Not saying you can't do it - but you should have an understanding of what you're trying to do. SOME of what you need to work professionally on TV (especially Disney) includes:
* Quality acting training
* Experience (theater and on camera if possible)
* Professional Head shots
* Acting reel (video of scenes you've done on camera)
* Several well-prepared monologues for auditions
* Professional resume
* A licensed talent agent
* To be a member of an actor's union like SAG-AFTRA (the actors union screen actors) or at least eligible to join
* Minors are required to have a California entertainment work permit and to have a trust account established in their name (called a "Coogan account")
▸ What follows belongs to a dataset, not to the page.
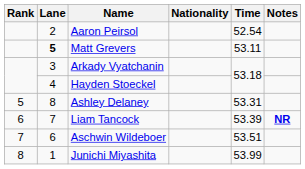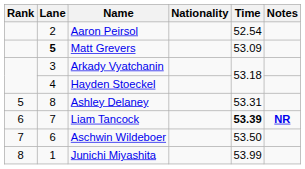Matt Grevers | Time: 53.11 -> 53.09
Liam Tancock | Time: normal -> bold
Aschwin Wildeboer | Time: 53.51 -> 53.50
* Parents with a good understanding of the business end of acting and a willingness to work as the CEO of your acting career.
I works like this. A casting director at Disney writes a "breakdown" (a description of the roles they want cast) and sends it out over Breakdown Services. These types of breakdowns are sent only to licensed talent agents and managers, not to actors and not to the general public. (The breakdowns released to actors/public are generally for low-to-no pay jobs people take for the experience.) That's why you need an agent.
And you can't just go out an hire an agent. There are a ton of people who want to be actors and so agent's have their pick. Agents are paid a percentage of what their clients make. (Never pay an agent up front.) Since they're paid only if their clients are paid, they are picky about who they take on as clients. Often people mail in a head shot, resume and cover letter to several agents with the hopes of hearing back from them to maybe get an interview/audition. So you need a good resume that will convince an agent that you could work professionally.
So we're talking about a big investment of time, effort and money for you and your family. And there's no guarantee of a return on that investment. If you're wanting to do this for fame, money, attention, popularity - you're going to be disappointed. In early 2012, the total number of child actors WITH agents, listed in LA, aged 0 - 16 is 20,017. Those with only managers, in other locations, or unrepresented are all additional to that 20,000 number. In general, you can assume there are about 1,500 children in your age range that you will be competing against who are from the LA area. It's even harder if you 're not in LA, because you have the added handicap of not being local. Last year only 11 shows had series regular roles for children--and that includes ALL shows not just Disney and Nick shows. Not good odds.
Not saying you can't try - but if you do, you should do it for the right reasons and with a good understanding of what you're trying to do.